British cybersecurity company Darktrace is making headlines as it prepares to leave London’s stock market in a £4.3bn sale to US private equity firm Thoma Bravo. Shareholders will need to approve the takeover before it is finalized, but Darktrace’s chair, Gordon Hurst, believes the deal offers an attractive premium and opportunity for shareholders.
Founded in 2013, Darktrace has been a pioneer in using AI for threat detection and prevention. However, the company has faced criticism from investors, with short-seller Matthew Earl calling its business model “watery-thin” and questioning its marketing tactics. Investment bank Peel Hunt also raised concerns about the company’s culture, with some customers reportedly describing Darktrace’s product as “snake oil.”

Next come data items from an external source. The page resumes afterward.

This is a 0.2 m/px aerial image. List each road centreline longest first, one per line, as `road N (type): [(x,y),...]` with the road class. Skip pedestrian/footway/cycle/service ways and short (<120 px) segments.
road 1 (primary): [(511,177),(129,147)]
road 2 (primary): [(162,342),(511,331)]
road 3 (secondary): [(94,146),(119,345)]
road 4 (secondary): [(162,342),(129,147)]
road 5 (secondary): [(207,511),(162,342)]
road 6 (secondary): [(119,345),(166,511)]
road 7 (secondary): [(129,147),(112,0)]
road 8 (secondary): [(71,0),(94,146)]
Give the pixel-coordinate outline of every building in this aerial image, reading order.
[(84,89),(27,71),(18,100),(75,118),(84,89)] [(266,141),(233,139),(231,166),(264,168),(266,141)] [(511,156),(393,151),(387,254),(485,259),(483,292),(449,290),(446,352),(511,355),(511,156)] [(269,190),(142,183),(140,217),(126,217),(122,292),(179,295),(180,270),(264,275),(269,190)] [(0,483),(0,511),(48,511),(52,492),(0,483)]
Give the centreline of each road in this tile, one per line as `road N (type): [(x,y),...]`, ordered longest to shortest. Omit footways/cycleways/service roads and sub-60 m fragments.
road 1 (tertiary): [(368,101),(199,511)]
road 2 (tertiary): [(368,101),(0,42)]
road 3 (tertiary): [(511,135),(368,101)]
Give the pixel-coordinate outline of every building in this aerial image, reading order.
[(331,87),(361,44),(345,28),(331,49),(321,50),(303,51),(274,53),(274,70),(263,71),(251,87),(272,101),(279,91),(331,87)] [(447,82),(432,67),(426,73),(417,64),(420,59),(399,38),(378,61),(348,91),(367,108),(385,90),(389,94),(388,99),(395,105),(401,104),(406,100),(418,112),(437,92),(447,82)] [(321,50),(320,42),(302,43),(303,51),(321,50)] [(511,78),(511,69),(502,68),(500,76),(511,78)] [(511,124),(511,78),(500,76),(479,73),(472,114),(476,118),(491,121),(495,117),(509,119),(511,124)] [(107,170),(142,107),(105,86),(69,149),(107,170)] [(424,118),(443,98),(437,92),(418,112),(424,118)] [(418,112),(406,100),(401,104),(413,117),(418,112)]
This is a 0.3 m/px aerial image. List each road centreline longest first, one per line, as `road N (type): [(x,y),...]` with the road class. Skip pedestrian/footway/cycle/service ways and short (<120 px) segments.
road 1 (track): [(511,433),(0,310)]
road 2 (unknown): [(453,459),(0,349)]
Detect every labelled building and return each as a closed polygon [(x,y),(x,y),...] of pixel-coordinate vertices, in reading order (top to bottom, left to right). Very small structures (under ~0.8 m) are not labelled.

Despite the controversies, Darktrace’s technology has been praised for its innovative use of unsupervised machine learning to analyze data and detect anomalies that could signal potential threats. Thoma Bravo sees the acquisition as an opportunity to bring this technology to more customers.
The departure of Darktrace from the London Stock Exchange is seen as a significant loss for the UK market, following the recent decision by British chip designer Arm to opt for a US listing. This move raises concerns about the future of the LSE as a leading listing venue.
Overall, Darktrace’s sale to Thoma Bravo marks a new chapter for the cybersecurity company and raises questions about the future of the UK tech industry on the global stage.